Application of a black-box attack
We demonstrate how easily the classification of a Machine Learning procedure can be broken in the following example:
We work on a dataset of German traffic signs from Ruhr University Bochum (GTSRB). A classification model is trained on this data. Various attacks can be executed using the Adversarial Robustness Toolbox from LF AI or IBM. Here, for example, we use the Hop-Skip-Jump attack. In this black-box attack, good adversarial examples are iteratively sought, which minimally change the original image while effectively attacking the ML model. Ultimately, the best example for the attack is used.

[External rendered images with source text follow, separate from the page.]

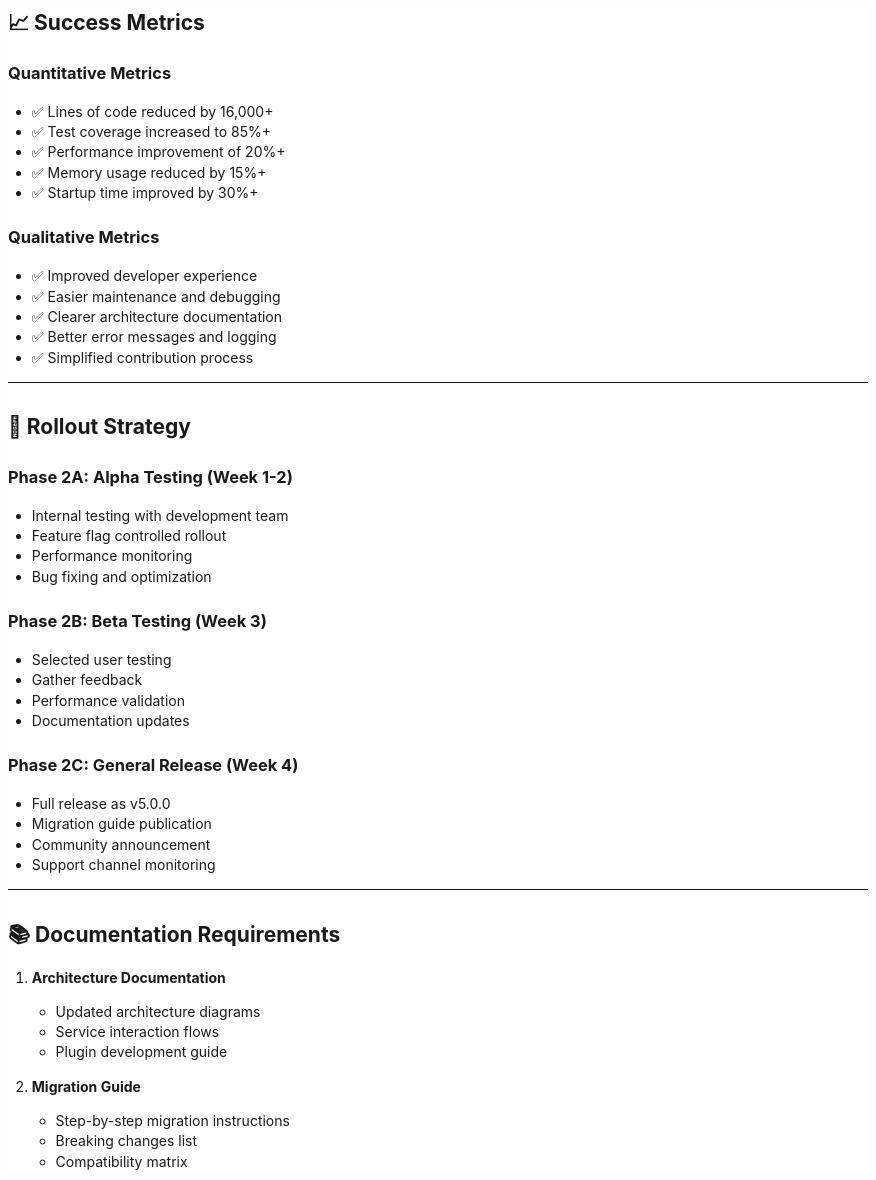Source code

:
## 📈 Success Metrics

### Quantitative Metrics
- ✅ Lines of code reduced by 16,000+
- ✅ Test coverage increased to 85%+
- ✅ Performance improvement of 20%+
- ✅ Memory usage reduced by 15%+
- ✅ Startup time improved by 30%+

### Qualitative Metrics
- ✅ Improved developer experience
- ✅ Easier maintenance and debugging
- ✅ Clearer architecture documentation
- ✅ Better error messages and logging
- ✅ Simplified contribution process

---

## 🚀 Rollout Strategy

### Phase 2A: Alpha Testing (Week 1-2)
- Internal testing with development team
- Feature flag controlled rollout
- Performance monitoring
- Bug fixing and optimization

### Phase 2B: Beta Testing (Week 3)
- Selected user testing
- Gather feedback
- Performance validation
- Documentation updates

### Phase 2C: General Release (Week 4)
- Full release as v5.0.0
- Migration guide publication
- Community announcement
- Support channel monitoring

---

## 📚 Documentation Requirements

1. **Architecture Documentation**
   - Updated architecture diagrams
   - Service interaction flows
   - Plugin development guide

2. **Migration Guide**
   - Step-by-step migration instructions
   - Breaking changes list
   - Compatibility matrix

Defense against a black-box attack
Our example illustrates the dangers of hostile attacks on Machine Learning prediction models. In the specific use case, we countered the attack by including adversarial examples in the training data. Manipulated data was thus learned to some extent by the ML model, making its classification not as easily broken. We used DeepFool for this purpose. This is a generator for adversarial examples specifically designed for deep neural networks and is also included in the Adversarial Robustness Toolbox. Because the network already learns certain manipulation patterns during training, attacks via the Hop-Skip-Jump method must become more specific. In our use case, after the defense strategy we employed, mere manipulation by the attack was no longer sufficient to cause the model to misclassify.
As diverse as the forms of attacks on Machine Learning models are, so are the countermeasures developed by the research community. Therefore, in the development of industrial and productive systems with Artificial Intelligence, robustness against attacks should always be considered. If necessary, the existing defense mechanisms can be used to protect Machine Learning procedures and resulting models to a certain extent. An overview of various defense strategies against adversarial examples is provided in the article by our colleague Linara Adilova.